When PM Modi recently said the youth in Kashmir had to choose between terrorism and tourism, many Kashmiris accused him of trivializing their "protracted struggle". When BJP general secretary Ram Madhav told a newspaper that his government "would have choked" the valley people if it was against them, many locals said it was proof of the government's arrogance.
The shrill anti-Muslim rhetoric by radical Hindutva groups and politics of incidents of cow protection attacking Muslim cattle traders in other parts of India could end up further polarising people in the valley. "The danger," a prominent leader told me, "is that the moderate Kashmiri Muslim is becoming sidelined, and he is being politically radicalized."
The security forces Kashmir, now adhering to Hindutva politics, differ and say they are actually worried about rising "religious radicalization" among the youth in the valley.
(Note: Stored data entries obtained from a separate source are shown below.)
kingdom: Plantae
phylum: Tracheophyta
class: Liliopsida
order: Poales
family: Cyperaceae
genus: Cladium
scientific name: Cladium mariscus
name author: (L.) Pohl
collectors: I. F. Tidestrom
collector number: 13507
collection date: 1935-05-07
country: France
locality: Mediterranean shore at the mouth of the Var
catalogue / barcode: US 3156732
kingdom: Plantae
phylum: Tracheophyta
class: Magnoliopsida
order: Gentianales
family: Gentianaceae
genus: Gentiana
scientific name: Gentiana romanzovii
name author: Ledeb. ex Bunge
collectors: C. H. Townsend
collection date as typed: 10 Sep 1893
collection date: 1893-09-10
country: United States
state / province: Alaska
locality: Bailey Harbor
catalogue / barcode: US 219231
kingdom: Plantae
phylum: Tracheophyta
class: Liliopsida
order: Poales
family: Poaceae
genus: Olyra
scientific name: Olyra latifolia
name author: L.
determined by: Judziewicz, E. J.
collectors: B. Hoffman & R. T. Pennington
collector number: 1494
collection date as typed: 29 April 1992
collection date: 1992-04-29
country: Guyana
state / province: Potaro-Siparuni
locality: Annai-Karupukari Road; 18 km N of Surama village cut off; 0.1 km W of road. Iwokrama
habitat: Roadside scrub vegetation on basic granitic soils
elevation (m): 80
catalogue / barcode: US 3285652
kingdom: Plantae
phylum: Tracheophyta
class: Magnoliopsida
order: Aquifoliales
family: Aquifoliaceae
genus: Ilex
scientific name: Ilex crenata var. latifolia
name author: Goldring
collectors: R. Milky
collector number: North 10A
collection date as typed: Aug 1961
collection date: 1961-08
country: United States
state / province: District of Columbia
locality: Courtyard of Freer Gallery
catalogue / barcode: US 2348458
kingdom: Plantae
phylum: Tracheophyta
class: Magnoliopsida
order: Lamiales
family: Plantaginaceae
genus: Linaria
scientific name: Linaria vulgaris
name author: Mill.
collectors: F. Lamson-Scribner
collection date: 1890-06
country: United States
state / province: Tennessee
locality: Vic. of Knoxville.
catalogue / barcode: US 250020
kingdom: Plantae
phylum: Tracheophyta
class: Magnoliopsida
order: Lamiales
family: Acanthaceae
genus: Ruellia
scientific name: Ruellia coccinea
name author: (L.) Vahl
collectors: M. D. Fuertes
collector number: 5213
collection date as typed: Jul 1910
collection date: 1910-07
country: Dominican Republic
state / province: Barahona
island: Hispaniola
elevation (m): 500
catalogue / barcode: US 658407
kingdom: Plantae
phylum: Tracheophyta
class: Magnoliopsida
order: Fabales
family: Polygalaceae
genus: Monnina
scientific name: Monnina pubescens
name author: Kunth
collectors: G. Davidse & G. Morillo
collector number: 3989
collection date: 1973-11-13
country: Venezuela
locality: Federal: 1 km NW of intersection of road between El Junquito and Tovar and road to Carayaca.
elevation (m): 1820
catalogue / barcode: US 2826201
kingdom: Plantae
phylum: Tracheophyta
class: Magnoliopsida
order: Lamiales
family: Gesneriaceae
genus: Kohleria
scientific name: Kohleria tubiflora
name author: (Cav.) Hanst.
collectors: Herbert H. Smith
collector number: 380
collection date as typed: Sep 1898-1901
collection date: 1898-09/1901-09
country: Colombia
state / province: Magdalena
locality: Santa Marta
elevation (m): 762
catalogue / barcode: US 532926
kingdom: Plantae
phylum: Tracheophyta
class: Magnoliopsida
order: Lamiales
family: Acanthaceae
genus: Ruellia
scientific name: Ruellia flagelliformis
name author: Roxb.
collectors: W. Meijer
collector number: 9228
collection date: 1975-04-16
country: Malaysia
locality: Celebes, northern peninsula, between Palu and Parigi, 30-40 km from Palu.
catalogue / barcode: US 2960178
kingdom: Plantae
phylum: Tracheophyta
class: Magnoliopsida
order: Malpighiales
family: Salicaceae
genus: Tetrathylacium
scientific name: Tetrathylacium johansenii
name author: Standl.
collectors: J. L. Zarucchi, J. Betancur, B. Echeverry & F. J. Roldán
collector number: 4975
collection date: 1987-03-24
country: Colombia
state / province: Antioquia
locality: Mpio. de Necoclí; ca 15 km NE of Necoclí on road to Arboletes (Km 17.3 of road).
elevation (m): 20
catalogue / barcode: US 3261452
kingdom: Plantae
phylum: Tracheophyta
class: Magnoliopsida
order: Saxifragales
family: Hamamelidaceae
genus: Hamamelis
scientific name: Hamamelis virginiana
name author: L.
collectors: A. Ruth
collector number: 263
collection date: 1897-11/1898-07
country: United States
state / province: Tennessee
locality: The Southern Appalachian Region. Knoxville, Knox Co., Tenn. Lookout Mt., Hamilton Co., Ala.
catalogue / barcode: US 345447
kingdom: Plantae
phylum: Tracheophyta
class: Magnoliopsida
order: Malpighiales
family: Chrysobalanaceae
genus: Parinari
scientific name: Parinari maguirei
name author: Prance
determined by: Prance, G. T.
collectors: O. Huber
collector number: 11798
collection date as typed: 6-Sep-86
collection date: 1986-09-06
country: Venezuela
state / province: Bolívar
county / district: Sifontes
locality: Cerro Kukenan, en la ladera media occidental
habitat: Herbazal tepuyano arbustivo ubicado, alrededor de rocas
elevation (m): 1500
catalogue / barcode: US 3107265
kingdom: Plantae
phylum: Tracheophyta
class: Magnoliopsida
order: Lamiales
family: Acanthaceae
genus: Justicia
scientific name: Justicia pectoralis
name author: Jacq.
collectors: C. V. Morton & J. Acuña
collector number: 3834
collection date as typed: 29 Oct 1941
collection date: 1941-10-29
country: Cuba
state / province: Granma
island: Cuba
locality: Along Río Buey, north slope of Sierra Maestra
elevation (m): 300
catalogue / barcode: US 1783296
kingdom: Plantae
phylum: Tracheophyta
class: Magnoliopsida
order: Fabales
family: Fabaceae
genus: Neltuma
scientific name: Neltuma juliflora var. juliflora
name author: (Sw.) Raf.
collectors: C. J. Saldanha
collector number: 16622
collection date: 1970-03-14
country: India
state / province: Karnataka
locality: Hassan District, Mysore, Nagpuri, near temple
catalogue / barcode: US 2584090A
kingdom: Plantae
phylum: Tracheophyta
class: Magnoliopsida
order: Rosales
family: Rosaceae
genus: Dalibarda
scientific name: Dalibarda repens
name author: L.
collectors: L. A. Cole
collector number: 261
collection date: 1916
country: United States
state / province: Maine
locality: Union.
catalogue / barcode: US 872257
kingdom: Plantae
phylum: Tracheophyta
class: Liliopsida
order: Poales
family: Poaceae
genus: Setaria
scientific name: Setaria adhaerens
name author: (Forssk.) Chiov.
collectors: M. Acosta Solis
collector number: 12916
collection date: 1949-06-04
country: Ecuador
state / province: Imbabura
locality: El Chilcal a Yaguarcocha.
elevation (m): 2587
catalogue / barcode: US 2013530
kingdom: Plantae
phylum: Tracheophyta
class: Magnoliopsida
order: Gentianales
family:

A top army official in Kashmir, Lt-Gen JS Sadhu, told a newspaper that the "public support to terrorists, their glorification and increased radicalization are issues of concern". Kashmiri public does not the government or governor or New Delhi masters. One army official said that religious radicalization was a "bigger challenge than stone pelting protesters". He even claims that some 3,000 Saudi-inspired Wahhabi sect mosques had sprung up in Kashmir in the past decade. The military is eager to build some Hindu structures in Kashmir valley al s well.
Most Kashmiris say the government should be more worried about the cause of "political radicalization" of the young, and that fears of religious radicalization were exaggerated and overblown. Also, the low turnout in this month's elections has rattled the region's mainstream parties. "If mainstream politics is delegitimized and people refuse to vote for them, the vacuum will be obviously filled up with a disorganized mob-led constituency," Mattoo of the National Conference said.
In his memoirs, Amarjit Singh Daulat, the former chief of India's spy agency RAW wrote that "nothing is constant; least of all Kashmir". But right now, the anomie and anger of the youth, and a worrying people's revolt against Indian rule, appear to be the only constants.
If New Delhi still believes that Indian military in Kashmir could solve the Kashmir problems by Zionist or Indian guns there it is mistaken- it is ridiculous for any regime which is serious about democracy to think of a military solution. Kashmir requires political solution. If India still think Kashmiris want to be controlled by Indian military, then, a referendum should be organized under the UN flag.
As India's most restive region JK stares down the abyss of what a commentator calls another "hot summer of violence", the doom-laden headline has returned with a vengeance: Should India let Kashmiris live on their own as a sovereign nation?